> **課題文**:
-.-.-

ARTHRITIS & RHEUMATOLOGY
Vol. 69, No. 6, June 2017, pp 1306–1312
Vol. 69, No. 6, June 2017, pp 1306–1312
背景
- SSc患者は、一般集団と比較して悪性腫瘍のリスクが上昇する
- 抗RNA polymeraseⅢ(RNAPⅢ)抗体陽性の場合には、発症から2年以内の悪性腫瘍のリスクが5倍以上高い
- Arthritis Rheumatol 2015;67:1053–61.
- RNAPⅢをコードするPOLR3A遺伝子の変異が、これら悪性腫瘍患者において認められている
- Science 2014;343:152–7.

-.-.-

> **指示**:
1. 課題文から、「ARTHRITIS & RHEUMATOLOGY」を含む語句で始まり「- Science 2014;343:152–7.」で終わる部分を、一字も変えずに書き写して返しなさい。
2. 課題文について、次の問いに答えなさい。
(a) SSc患者の悪性腫瘍のリスクは、何と比較して上昇するとされているか。
(b) 抗RNA polymeraseⅢ抗体陽性の場合、発症から何年以内の悪性腫瘍のリスクが高いとされているか。
(c) RNAPⅢをコードする遺伝子は何か。
後に続く一覧は、課題文とは別の資料である。

> **提示資料**:
-.-.-

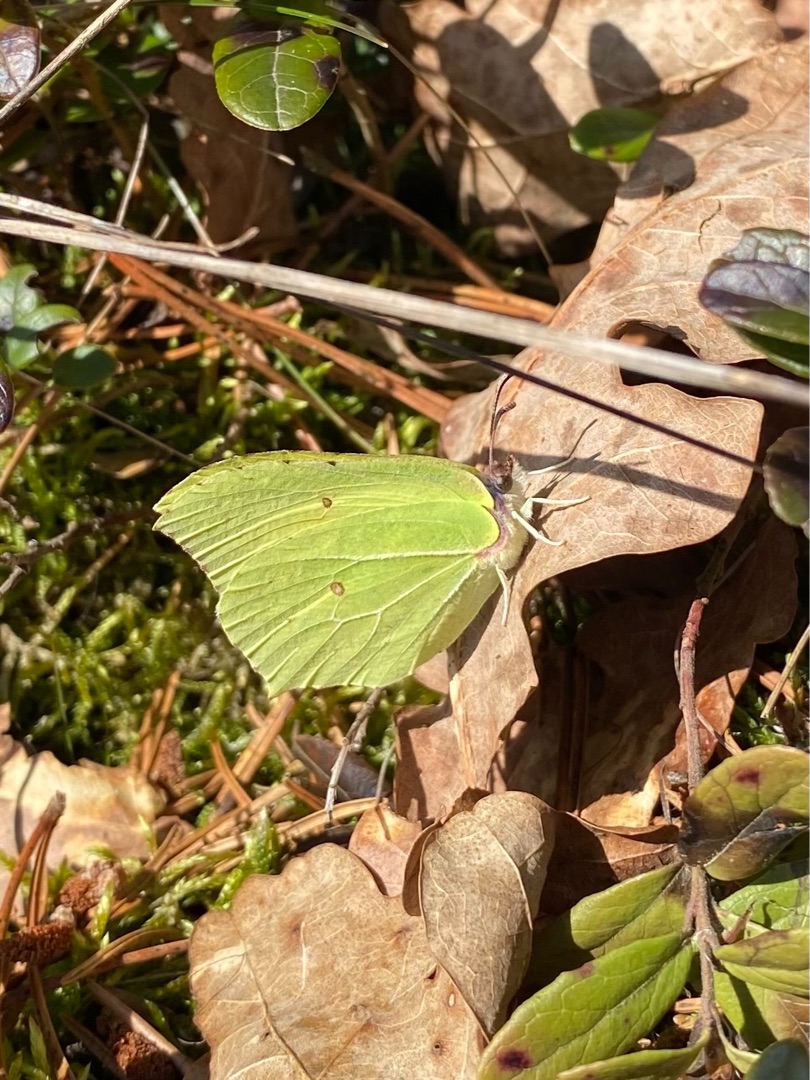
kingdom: Animalia
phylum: Arthropoda
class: Insecta
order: Lepidoptera
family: Pieridae
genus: Gonepteryx
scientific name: Gonepteryx rhamni
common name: Citronsommerfugl
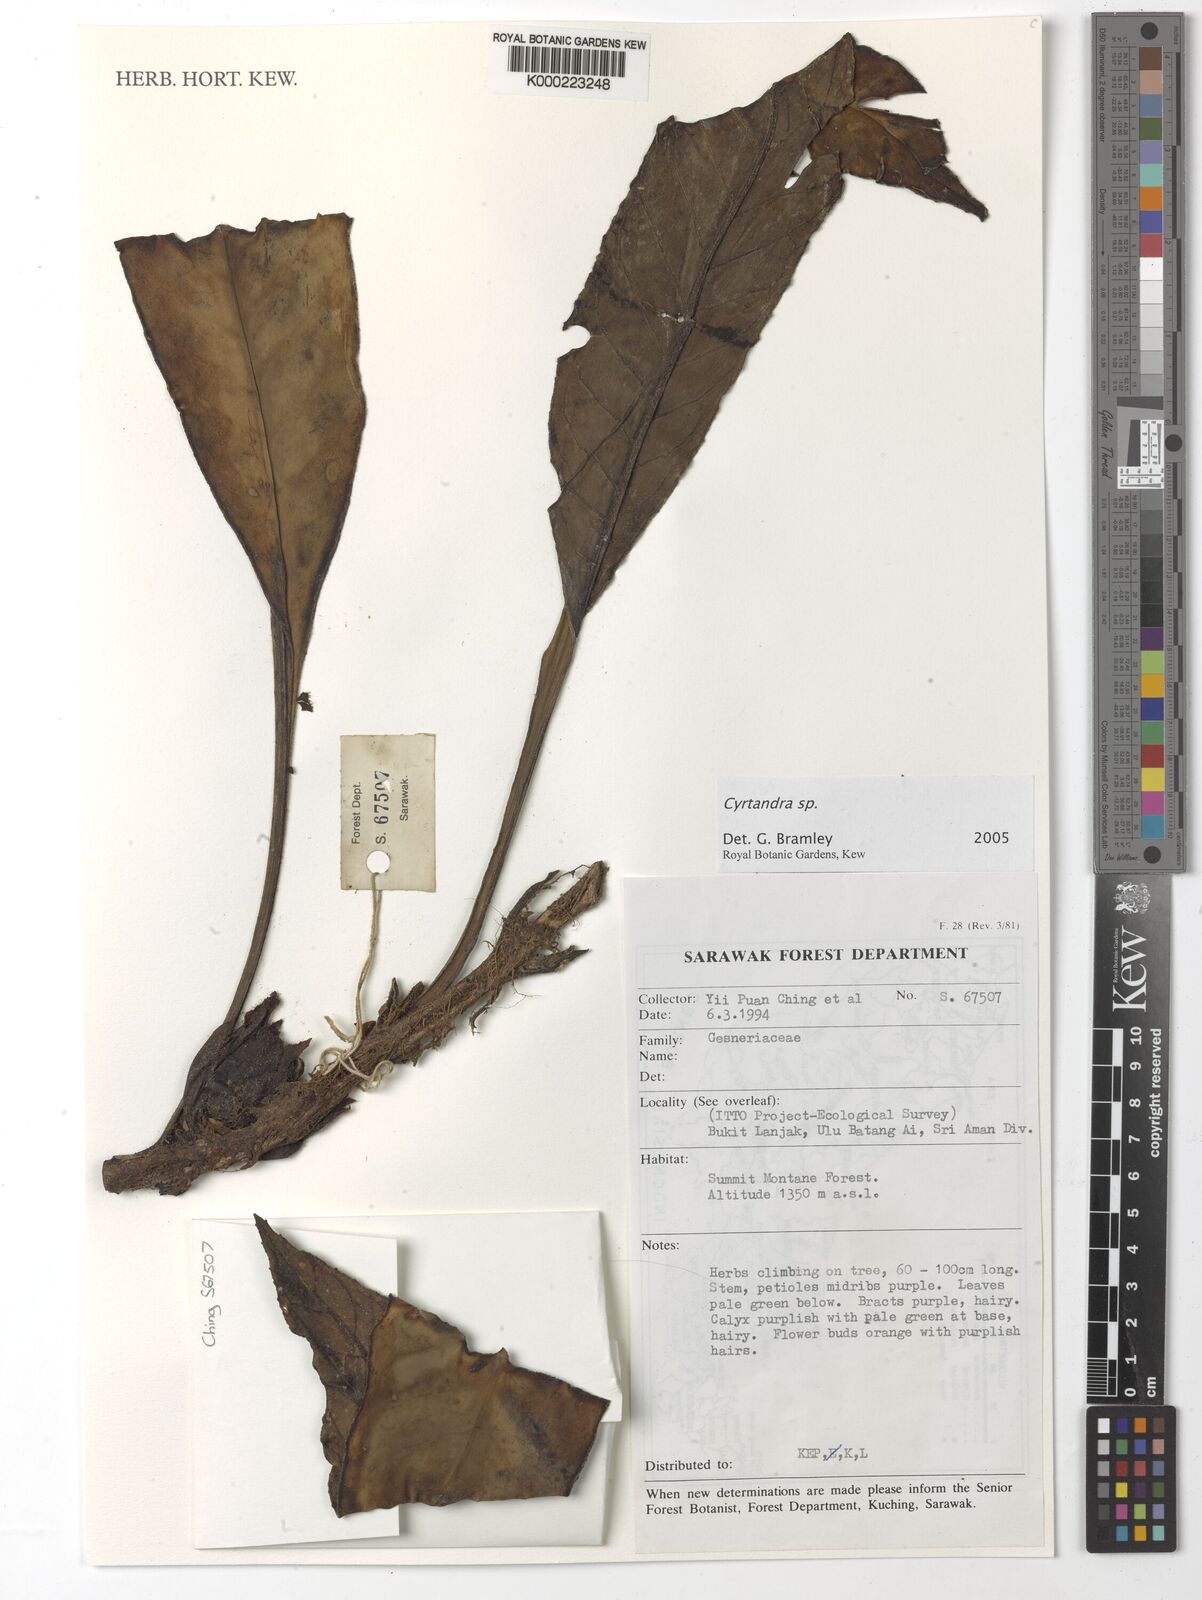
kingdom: Plantae
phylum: Tracheophyta
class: Magnoliopsida
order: Lamiales
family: Gesneriaceae
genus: Cyrtandra
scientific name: Cyrtandra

-.-.-

> **解答**:
1.
ARTHRITIS & RHEUMATOLOGY
Vol. 69, No. 6, June 2017, pp 1306–1312
Vol. 69, No. 6, June 2017, pp 1306–1312
背景
- SSc患者は、一般集団と比較して悪性腫瘍のリスクが上昇する
- 抗RNA polymeraseⅢ(RNAPⅢ)抗体陽性の場合には、発症から2年以内の悪性腫瘍のリスクが5倍以上高い
- Arthritis Rheumatol 2015;67:1053–61.
- RNAPⅢをコードするPOLR3A遺伝子の変異が、これら悪性腫瘍患者において認められている
- Science 2014;343:152–7.

2.
(a) 一般集団
(b) 2年以内
(c) POLR3A遺伝子